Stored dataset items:
────

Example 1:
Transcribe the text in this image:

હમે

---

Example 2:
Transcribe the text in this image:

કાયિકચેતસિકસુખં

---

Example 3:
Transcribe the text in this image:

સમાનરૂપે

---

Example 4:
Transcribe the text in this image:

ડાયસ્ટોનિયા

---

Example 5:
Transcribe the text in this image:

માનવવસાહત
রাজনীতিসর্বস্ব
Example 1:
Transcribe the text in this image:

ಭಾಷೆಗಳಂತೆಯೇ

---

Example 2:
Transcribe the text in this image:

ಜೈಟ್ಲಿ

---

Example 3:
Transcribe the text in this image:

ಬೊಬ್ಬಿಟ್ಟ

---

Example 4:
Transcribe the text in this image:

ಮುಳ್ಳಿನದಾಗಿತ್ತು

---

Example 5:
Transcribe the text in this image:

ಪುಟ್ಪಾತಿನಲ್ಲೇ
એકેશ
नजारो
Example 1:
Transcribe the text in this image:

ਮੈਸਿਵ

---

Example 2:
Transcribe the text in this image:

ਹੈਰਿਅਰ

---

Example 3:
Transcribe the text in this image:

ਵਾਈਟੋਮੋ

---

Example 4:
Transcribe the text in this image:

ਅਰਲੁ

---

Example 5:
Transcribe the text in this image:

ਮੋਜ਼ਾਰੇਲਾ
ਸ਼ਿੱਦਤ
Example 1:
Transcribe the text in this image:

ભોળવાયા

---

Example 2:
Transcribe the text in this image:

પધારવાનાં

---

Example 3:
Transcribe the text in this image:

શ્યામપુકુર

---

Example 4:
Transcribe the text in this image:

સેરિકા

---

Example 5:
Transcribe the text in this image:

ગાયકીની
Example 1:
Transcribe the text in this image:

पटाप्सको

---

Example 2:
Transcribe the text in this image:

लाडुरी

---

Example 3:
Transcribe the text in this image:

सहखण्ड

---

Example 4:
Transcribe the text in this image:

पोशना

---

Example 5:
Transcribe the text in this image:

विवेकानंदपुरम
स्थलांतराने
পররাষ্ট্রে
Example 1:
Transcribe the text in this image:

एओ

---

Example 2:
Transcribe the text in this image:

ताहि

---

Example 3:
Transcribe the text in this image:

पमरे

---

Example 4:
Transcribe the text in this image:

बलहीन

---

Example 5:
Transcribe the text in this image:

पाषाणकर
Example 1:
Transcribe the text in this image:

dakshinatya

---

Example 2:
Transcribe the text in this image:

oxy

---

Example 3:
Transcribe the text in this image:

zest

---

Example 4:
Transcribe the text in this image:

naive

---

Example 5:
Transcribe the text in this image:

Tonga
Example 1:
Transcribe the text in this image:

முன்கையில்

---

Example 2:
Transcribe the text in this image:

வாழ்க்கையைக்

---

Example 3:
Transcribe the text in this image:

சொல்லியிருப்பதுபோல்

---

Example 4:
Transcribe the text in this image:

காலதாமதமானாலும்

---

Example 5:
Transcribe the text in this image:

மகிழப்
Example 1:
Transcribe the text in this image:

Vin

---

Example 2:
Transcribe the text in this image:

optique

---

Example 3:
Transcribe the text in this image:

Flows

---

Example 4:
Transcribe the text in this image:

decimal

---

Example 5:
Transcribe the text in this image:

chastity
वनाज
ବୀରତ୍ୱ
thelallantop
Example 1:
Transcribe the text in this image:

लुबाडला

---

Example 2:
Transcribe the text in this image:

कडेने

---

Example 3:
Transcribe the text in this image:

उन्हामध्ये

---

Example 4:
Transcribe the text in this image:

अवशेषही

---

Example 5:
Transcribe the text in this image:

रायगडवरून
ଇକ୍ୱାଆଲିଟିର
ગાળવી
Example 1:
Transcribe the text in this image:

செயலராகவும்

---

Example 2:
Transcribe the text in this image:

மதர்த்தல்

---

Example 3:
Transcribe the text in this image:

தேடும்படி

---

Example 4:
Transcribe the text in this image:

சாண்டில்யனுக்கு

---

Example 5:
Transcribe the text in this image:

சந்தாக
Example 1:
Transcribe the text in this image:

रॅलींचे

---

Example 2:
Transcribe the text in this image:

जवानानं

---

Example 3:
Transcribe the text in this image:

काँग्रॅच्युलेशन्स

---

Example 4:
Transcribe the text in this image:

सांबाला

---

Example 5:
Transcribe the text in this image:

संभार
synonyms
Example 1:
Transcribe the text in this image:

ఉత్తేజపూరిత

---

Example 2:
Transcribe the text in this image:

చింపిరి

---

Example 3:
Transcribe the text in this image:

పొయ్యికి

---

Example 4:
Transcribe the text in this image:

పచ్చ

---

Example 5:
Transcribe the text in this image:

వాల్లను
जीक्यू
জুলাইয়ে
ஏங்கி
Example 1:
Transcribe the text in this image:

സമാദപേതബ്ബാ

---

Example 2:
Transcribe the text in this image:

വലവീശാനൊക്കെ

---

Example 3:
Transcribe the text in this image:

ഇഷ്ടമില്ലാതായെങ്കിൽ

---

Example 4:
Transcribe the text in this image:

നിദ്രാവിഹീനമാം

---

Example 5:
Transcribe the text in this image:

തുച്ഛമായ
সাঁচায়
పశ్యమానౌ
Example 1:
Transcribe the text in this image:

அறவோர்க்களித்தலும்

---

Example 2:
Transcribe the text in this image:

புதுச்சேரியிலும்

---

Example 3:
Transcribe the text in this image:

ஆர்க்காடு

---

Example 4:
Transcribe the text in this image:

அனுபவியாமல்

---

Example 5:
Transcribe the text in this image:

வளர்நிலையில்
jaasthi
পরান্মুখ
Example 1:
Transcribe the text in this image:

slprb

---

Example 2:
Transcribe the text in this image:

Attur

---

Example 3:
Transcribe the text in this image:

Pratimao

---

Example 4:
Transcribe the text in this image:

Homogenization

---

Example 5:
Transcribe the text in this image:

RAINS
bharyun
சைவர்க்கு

────

Retype the records in full, keeping every word as it is.

EXERCISE SOLUTION:
Example 1:
Transcribe the text in this image:

હમે

---

Example 2:
Transcribe the text in this image:

કાયિકચેતસિકસુખં

---

Example 3:
Transcribe the text in this image:

સમાનરૂપે

---

Example 4:
Transcribe the text in this image:

ડાયસ્ટોનિયા

---

Example 5:
Transcribe the text in this image:

માનવવસાહત
রাজনীতিসর্বস্ব
Example 1:
Transcribe the text in this image:

ಭಾಷೆಗಳಂತೆಯೇ

---

Example 2:
Transcribe the text in this image:

ಜೈಟ್ಲಿ

---

Example 3:
Transcribe the text in this image:

ಬೊಬ್ಬಿಟ್ಟ

---

Example 4:
Transcribe the text in this image:

ಮುಳ್ಳಿನದಾಗಿತ್ತು

---

Example 5:
Transcribe the text in this image:

ಪುಟ್ಪಾತಿನಲ್ಲೇ
એકેશ
नजारो
Example 1:
Transcribe the text in this image:

ਮੈਸਿਵ

---

Example 2:
Transcribe the text in this image:

ਹੈਰਿਅਰ

---

Example 3:
Transcribe the text in this image:

ਵਾਈਟੋਮੋ

---

Example 4:
Transcribe the text in this image:

ਅਰਲੁ

---

Example 5:
Transcribe the text in this image:

ਮੋਜ਼ਾਰੇਲਾ
ਸ਼ਿੱਦਤ
Example 1:
Transcribe the text in this image:

ભોળવાયા

---

Example 2:
Transcribe the text in this image:

પધારવાનાં

---

Example 3:
Transcribe the text in this image:

શ્યામપુકુર

---

Example 4:
Transcribe the text in this image:

સેરિકા

---

Example 5:
Transcribe the text in this image:

ગાયકીની
Example 1:
Transcribe the text in this image:

पटाप्सको

---

Example 2:
Transcribe the text in this image:

लाडुरी

---

Example 3:
Transcribe the text in this image:

सहखण्ड

---

Example 4:
Transcribe the text in this image:

पोशना

---

Example 5:
Transcribe the text in this image:

विवेकानंदपुरम
स्थलांतराने
পররাষ্ট্রে
Example 1:
Transcribe the text in this image:

एओ

---

Example 2:
Transcribe the text in this image:

ताहि

---

Example 3:
Transcribe the text in this image:

पमरे

---

Example 4:
Transcribe the text in this image:

बलहीन

---

Example 5:
Transcribe the text in this image:

पाषाणकर
Example 1:
Transcribe the text in this image:

dakshinatya

---

Example 2:
Transcribe the text in this image:

oxy

---

Example 3:
Transcribe the text in this image:

zest

---

Example 4:
Transcribe the text in this image:

naive

---

Example 5:
Transcribe the text in this image:

Tonga
Example 1:
Transcribe the text in this image:

முன்கையில்

---

Example 2:
Transcribe the text in this image:

வாழ்க்கையைக்

---

Example 3:
Transcribe the text in this image:

சொல்லியிருப்பதுபோல்

---

Example 4:
Transcribe the text in this image:

காலதாமதமானாலும்

---

Example 5:
Transcribe the text in this image:

மகிழப்
Example 1:
Transcribe the text in this image:

Vin

---

Example 2:
Transcribe the text in this image:

optique

---

Example 3:
Transcribe the text in this image:

Flows

---

Example 4:
Transcribe the text in this image:

decimal

---

Example 5:
Transcribe the text in this image:

chastity
वनाज
ବୀରତ୍ୱ
thelallantop
Example 1:
Transcribe the text in this image:

लुबाडला

---

Example 2:
Transcribe the text in this image:

कडेने

---

Example 3:
Transcribe the text in this image:

उन्हामध्ये

---

Example 4:
Transcribe the text in this image:

अवशेषही

---

Example 5:
Transcribe the text in this image:

रायगडवरून
ଇକ୍ୱାଆଲିଟିର
ગાળવી
Example 1:
Transcribe the text in this image:

செயலராகவும்

---

Example 2:
Transcribe the text in this image:

மதர்த்தல்

---

Example 3:
Transcribe the text in this image:

தேடும்படி

---

Example 4:
Transcribe the text in this image:

சாண்டில்யனுக்கு

---

Example 5:
Transcribe the text in this image:

சந்தாக
Example 1:
Transcribe the text in this image:

रॅलींचे

---

Example 2:
Transcribe the text in this image:

जवानानं

---

Example 3:
Transcribe the text in this image:

काँग्रॅच्युलेशन्स

---

Example 4:
Transcribe the text in this image:

सांबाला

---

Example 5:
Transcribe the text in this image:

संभार
synonyms
Example 1:
Transcribe the text in this image:

ఉత్తేజపూరిత

---

Example 2:
Transcribe the text in this image:

చింపిరి

---

Example 3:
Transcribe the text in this image:

పొయ్యికి

---

Example 4:
Transcribe the text in this image:

పచ్చ

---

Example 5:
Transcribe the text in this image:

వాల్లను
जीक्यू
জুলাইয়ে
ஏங்கி
Example 1:
Transcribe the text in this image:

സമാദപേതബ്ബാ

---

Example 2:
Transcribe the text in this image:

വലവീശാനൊക്കെ

---

Example 3:
Transcribe the text in this image:

ഇഷ്ടമില്ലാതായെങ്കിൽ

---

Example 4:
Transcribe the text in this image:

നിദ്രാവിഹീനമാം

---

Example 5:
Transcribe the text in this image:

തുച്ഛമായ
সাঁচায়
పశ్యమానౌ
Example 1:
Transcribe the text in this image:

அறவோர்க்களித்தலும்

---

Example 2:
Transcribe the text in this image:

புதுச்சேரியிலும்

---

Example 3:
Transcribe the text in this image:

ஆர்க்காடு

---

Example 4:
Transcribe the text in this image:

அனுபவியாமல்

---

Example 5:
Transcribe the text in this image:

வளர்நிலையில்
jaasthi
পরান্মুখ
Example 1:
Transcribe the text in this image:

slprb

---

Example 2:
Transcribe the text in this image:

Attur

---

Example 3:
Transcribe the text in this image:

Pratimao

---

Example 4:
Transcribe the text in this image:

Homogenization

---

Example 5:
Transcribe the text in this image:

RAINS
bharyun
சைவர்க்கு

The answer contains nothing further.